2. An appreciation of the value of “otherness.” Although we are all in this together, we spend most of our lives in “tribes.” Thinking of the world as “us” and “them” is one of the limitations of the human mind. The good news is that “us and them” doesn’t need to mean “us vs. them.” Instead, it can remind us of the ancient tradition of hospitality to the stranger which is rooted in the notion that the stranger has much to teach us. Hospitality invites “otherness” into our lives to expand our minds and hearts, to help us feel more at home amid the diversity of humankind. But we won’t practice hospitality to the stranger if we don’t understand and embrace the creative possibilities inherent in our differences. Which leads to a third key habit of the heart…

3. An ability to hold tension in life-giving ways. Encounters with “the stranger” inevitably take us to places of tension where we don’t want to be, places where we see and hear things that run counter to our convictions. If we fail to hold those tensions creatively, they will shut us down and take us out of the action. But when we allow them to expand our hearts, they can open us to new understandings of ourselves and our world, enhancing our lives and allowing us to enhance the lives of others. The genius of the human heart — and of democracy — lies in their capacity to use such tensions to generate insight, energy,and new life. Making the most of those gifts requires a fourth key habit of the heart…

4. A sense of personal voice and agency. Insight and energy give rise to new life as we speak and act, expressing our version of truth while checking and correcting it against the truths of others. But many of us lack confidence in our own voices and in our power to make a difference. We have been deformed by educational and religious institutions that treat us as members of an audience instead of actors in a drama, so we become adults who treat democracy as a spectator sport. And yet it remains possible for us, young and old alike, to find our voices, learn how to use them, and know the satisfaction that comes from contributing to positive change — if we have support. Which leads to a fifth and final habit of the heart…

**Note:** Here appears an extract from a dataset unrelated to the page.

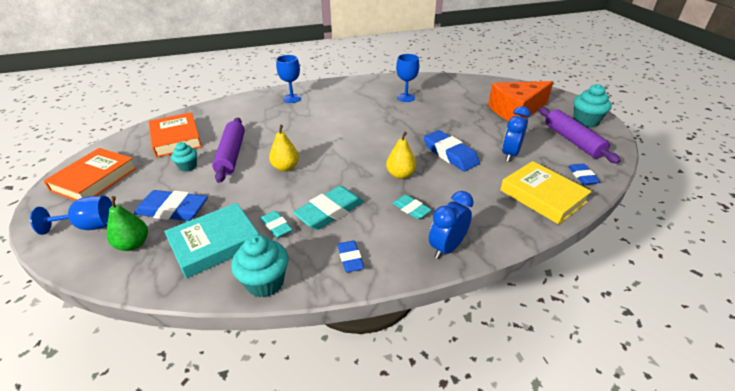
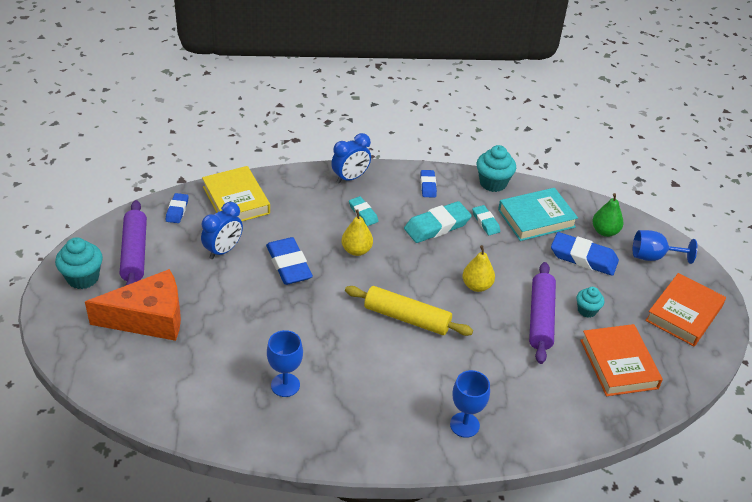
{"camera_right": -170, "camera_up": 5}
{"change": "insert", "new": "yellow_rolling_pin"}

5. A capacity to create community. Without community, it is nearly impossible to achieve voice: it takes a village to raise a Rosa Parks. Without community, it is nearly impossible to multiply the “power of one.” It took a village to translate Parks’s act of personal integrity into social change. In a mass society like ours, community rarely comes ready-made. But creating community where we live and work doesn’t mean abandoning other parts of our lives to become full-time organizers. The steady companionship of two or three kindred spirits can kindle the courage we need to speak and act as citizens.

Image by Emanuele Toscano/Flickr, Some Rights Reserved.

If I were asked for two words to summarize the habits of the heart citizens need to help democracy survive and thrive, I’d choose chutzpah and humility. By chutzpah, I mean knowing that I have a voice that needs to be heard and the right to speak it. By humility, I mean accepting the fact that my truth is always partial — and may not be true at all — so I need to listen with openness and respect, especially to “the other.”

Humility plus chutzpah equals the kind of citizens democracy needs, and there is no reason — at least no good reason — why our number cannot be legion. Religious communities can help multiply that number by embracing the mission Alexis de Tocqueville pointed to nearly two centuries ago.